12.4 Treatment Means Comparison

treatment_means_plot <- data.frame(
  Treatment = treatment_summary$grazing_treatment,
  Mean = treatment_summary$Mean_CH4_CowLevel,
  SE = treatment_summary$SEM_Cows
)

ggplot(treatment_means_plot, aes(x = Treatment, y = Mean, fill = Treatment)) +
  geom_bar(stat = "identity", alpha = 0.7) +
  geom_errorbar(aes(ymin = Mean - 1.96*SE, ymax = Mean + 1.96*SE), 
                width = 0.2, size = 1) +
  theme_minimal() +
  labs(
    title = "Treatment Mean CH4 Emissions (Arithmetic Mean Method)",
    subtitle = "Error bars = 95% Confidence Interval",
    x = "Treatment",
    y = "Mean CH4 (g/d)",
    fill = "Treatment"
  ) +
  theme(
    text = element_text(size = 12),
    plot.title = element_text(face = "bold", size = 14),
    plot.subtitle = element_text(size = 10)
  )


13 SUMMARY

Method: Arithmetic Mean (AM) - Direct mean of all valid measurements per Manafiazar et al. (2017)

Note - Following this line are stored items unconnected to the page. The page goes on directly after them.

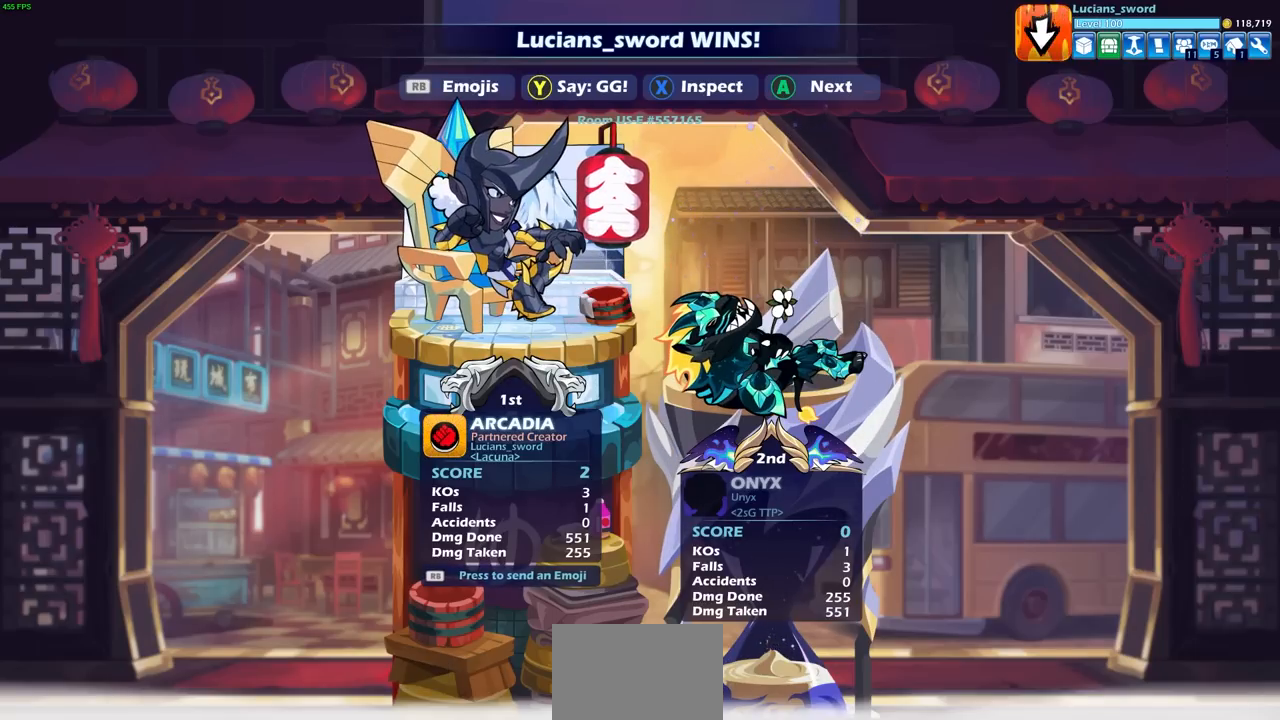
{"buttons": [], "left_stick": "center", "events": [[333, "TRIANGLE", "down"], [433, "TRIANGLE", "up"]]}
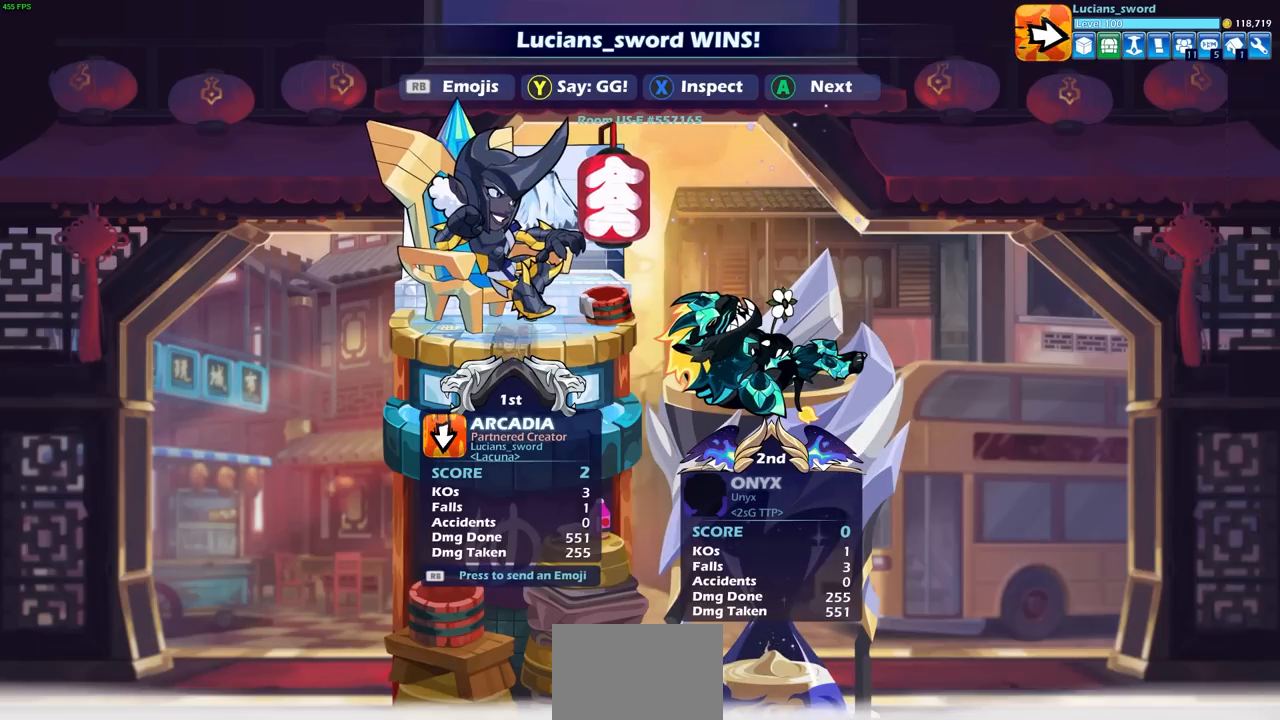
{"buttons": [], "left_stick": "center", "events": []}
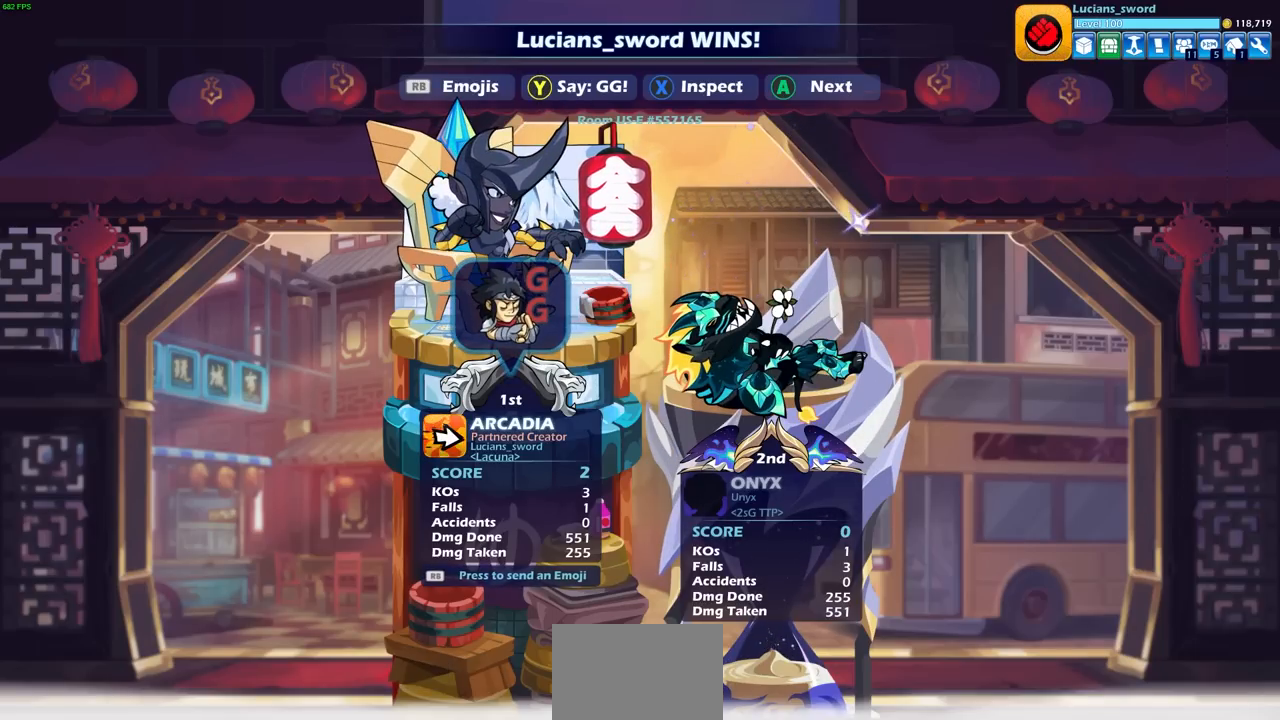
{"buttons": [], "left_stick": "center", "events": [[333, "CROSS", "down"], [450, "CROSS", "up"]]}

Data Processing: - Removed poor-quality night visits (data quality issues) - Applied ≥2 measurements filter for statistical validity - Final sample: 34 cows total

Key Results: - K1_AMP: 18 cows, mean = 309.36 g/d - K2_CON: 16 cows, mean = 334.67 g/d - Difference: 25.31 g/d (8.18%) - Statistical Significance: p = 0.03443767 - Effect Size (Cohen’s d): 0.7556 (Medium)

Advantage vs TOD: Arithmetic Mean retains more cows because it doesn’t require 14-day overlapping windows, allowing inclusion of cows with shorter observation periods.